(Beginning of PASSAGE)

Less helpfully, for the British, Trump has also abandoned any fantasies about trying to break up the EU and favour Britain with a trade deal (always an exaggerated hope). Whether Ambassador Farage would have made a difference we will never know. But we are not apparently in the front of the queue for that vital new economic relationship with the biggest economy on earth, now that our partnership with the second-biggest one is drawing to a close.

Nor have Trump’s appointments proved the universal flops that many supposed and first appeared. True, some have had to depart after mere days in the job – National Security Adviser Mike Flynn being the most tragi-comic. Trump’s political strategist Steve Bannon has been eased off the National Security Council too, which is reverting to a more traditional make-up: Bannon may yet be kept in check by the old order. Others, such as the Attorney General, Jeff Sessions, simply do not seem up to the job. Others, such as Secretary of State Rex Tillerson and Jim Mattis, Defence Secretary, are proving to be assets, as is Vice President Pence. President Trump has shown an unhealthy willingness to promote his son-in-law Jared Kushner, but so far without any damage.

(End of PASSAGE)

[EXERCISES]:
[1] In the passage, who is named as the National Security Adviser who left after mere days in the job?
[2] Reproduce the section of the passage starting at "Less helpfully, for" and ending at "to a close.".

(Beginning of RECORD EXCERPTS)

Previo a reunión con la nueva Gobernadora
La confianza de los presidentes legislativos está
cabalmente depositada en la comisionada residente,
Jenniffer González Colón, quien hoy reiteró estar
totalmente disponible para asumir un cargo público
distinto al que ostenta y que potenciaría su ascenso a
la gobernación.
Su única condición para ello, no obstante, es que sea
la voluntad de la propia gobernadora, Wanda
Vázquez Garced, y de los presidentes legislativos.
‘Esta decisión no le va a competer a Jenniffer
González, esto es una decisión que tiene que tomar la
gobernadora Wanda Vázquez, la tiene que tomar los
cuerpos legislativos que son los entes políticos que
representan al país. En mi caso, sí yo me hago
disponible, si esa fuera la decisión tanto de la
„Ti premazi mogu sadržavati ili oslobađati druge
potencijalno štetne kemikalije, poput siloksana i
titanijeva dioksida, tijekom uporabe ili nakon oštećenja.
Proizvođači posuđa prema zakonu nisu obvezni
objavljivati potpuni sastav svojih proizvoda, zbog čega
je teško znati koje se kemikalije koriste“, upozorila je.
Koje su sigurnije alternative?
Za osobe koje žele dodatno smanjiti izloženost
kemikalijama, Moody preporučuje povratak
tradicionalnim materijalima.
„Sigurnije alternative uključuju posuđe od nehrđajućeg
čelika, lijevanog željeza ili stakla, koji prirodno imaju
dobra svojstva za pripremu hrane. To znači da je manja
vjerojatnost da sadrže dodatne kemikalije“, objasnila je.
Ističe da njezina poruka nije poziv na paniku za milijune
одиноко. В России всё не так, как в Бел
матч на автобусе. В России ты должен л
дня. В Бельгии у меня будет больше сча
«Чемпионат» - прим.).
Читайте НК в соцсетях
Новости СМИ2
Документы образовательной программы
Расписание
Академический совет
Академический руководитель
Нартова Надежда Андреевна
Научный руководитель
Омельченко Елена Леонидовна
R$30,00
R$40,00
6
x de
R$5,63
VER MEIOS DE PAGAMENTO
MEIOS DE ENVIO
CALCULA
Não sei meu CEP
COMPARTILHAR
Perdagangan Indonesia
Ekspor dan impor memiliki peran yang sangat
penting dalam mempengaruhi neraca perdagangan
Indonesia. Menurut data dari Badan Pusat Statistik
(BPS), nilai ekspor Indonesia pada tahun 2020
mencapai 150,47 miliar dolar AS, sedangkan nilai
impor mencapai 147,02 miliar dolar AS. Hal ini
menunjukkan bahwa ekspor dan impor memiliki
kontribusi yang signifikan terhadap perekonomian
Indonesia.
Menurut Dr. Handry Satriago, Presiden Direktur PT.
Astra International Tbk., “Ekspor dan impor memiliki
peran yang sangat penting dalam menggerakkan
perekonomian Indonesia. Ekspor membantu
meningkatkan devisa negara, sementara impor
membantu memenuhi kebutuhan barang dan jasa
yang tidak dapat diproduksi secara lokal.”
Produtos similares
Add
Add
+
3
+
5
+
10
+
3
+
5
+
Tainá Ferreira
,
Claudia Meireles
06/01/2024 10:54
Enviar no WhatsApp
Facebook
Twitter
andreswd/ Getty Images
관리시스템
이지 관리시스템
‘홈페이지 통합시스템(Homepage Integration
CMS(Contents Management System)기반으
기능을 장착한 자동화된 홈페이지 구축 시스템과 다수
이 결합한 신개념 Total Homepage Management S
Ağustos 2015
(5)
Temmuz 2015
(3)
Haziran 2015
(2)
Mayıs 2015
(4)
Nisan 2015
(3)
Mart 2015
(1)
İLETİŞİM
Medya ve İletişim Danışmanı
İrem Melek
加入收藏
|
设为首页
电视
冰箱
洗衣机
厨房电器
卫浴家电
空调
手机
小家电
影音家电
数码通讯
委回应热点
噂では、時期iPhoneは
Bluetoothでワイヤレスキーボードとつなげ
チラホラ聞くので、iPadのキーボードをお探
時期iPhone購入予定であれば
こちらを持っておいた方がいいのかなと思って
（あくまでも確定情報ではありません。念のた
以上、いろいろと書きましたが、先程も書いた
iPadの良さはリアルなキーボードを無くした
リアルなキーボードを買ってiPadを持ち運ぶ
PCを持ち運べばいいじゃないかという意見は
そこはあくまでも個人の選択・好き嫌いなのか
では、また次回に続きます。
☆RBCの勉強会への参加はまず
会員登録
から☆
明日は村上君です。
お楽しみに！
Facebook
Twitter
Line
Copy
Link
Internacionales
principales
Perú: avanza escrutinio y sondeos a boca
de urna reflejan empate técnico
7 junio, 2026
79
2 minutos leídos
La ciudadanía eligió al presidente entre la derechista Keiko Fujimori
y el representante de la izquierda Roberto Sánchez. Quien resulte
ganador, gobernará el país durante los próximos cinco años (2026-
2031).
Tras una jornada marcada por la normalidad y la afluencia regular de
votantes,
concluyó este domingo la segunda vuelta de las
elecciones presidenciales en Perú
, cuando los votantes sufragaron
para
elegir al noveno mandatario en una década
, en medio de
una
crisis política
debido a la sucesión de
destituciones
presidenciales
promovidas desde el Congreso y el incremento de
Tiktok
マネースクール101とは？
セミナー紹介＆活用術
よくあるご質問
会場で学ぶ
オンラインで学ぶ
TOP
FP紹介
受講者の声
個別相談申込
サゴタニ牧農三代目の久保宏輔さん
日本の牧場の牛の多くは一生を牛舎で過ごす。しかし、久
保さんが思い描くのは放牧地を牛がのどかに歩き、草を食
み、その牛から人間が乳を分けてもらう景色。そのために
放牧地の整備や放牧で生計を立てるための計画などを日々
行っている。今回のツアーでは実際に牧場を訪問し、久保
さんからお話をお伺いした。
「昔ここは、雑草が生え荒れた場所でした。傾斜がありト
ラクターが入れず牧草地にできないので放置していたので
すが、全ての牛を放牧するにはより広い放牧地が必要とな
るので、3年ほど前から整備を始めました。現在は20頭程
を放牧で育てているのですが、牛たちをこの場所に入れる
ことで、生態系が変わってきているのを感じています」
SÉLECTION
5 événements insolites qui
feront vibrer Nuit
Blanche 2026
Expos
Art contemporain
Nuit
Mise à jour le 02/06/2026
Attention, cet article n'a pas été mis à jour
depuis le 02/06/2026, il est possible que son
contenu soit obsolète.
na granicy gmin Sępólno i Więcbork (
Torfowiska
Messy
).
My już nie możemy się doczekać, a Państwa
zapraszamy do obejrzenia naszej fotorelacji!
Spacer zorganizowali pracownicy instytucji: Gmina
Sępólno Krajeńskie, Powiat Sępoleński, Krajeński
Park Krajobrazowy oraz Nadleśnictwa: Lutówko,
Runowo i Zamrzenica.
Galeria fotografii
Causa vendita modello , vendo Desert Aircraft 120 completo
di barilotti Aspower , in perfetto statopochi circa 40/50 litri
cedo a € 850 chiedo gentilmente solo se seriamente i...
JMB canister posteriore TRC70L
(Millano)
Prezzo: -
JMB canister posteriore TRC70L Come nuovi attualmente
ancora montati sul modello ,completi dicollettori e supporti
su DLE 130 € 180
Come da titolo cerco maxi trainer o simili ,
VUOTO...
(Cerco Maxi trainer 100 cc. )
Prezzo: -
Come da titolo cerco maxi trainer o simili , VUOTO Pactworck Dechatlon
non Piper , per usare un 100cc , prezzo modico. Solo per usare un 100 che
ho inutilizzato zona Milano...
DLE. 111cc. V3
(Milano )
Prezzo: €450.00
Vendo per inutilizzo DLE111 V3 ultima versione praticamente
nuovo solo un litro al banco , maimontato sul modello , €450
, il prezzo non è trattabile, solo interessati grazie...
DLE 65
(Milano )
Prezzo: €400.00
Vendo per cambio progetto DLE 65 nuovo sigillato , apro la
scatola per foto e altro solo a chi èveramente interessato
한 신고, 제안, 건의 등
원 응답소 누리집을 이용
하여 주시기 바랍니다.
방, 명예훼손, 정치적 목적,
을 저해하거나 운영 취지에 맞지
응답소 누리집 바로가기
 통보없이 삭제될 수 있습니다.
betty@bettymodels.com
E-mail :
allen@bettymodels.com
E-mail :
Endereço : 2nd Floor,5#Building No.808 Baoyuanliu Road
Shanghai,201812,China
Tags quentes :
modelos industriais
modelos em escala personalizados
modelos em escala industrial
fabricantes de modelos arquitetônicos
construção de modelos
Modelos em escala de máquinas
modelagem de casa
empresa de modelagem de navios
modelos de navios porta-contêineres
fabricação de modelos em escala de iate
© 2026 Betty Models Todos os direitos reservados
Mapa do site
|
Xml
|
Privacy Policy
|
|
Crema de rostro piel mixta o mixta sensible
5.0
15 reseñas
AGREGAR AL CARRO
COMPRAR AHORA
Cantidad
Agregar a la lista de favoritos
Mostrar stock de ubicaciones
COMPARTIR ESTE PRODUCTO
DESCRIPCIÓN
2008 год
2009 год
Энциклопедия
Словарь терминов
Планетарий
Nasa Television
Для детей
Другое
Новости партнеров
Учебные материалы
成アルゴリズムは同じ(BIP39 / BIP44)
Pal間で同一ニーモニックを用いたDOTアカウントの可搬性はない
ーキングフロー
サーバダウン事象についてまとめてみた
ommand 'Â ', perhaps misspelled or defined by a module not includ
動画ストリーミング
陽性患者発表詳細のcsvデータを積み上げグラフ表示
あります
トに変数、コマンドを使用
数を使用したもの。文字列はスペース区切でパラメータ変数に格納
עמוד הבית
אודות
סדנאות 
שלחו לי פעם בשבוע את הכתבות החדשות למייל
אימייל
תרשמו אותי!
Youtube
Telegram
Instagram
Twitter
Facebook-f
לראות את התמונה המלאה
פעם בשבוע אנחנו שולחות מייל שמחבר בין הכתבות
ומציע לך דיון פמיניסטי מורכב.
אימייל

(End of RECORD EXCERPTS)

[TASK ANSWERS]:
[1] Mike Flynn

[2]
Less helpfully, for the British, Trump has also abandoned any fantasies about trying to break up the EU and favour Britain with a trade deal (always an exaggerated hope). Whether Ambassador Farage would have made a difference we will never know. But we are not apparently in the front of the queue for that vital new economic relationship with the biggest economy on earth, now that our partnership with the second-biggest one is drawing to a close.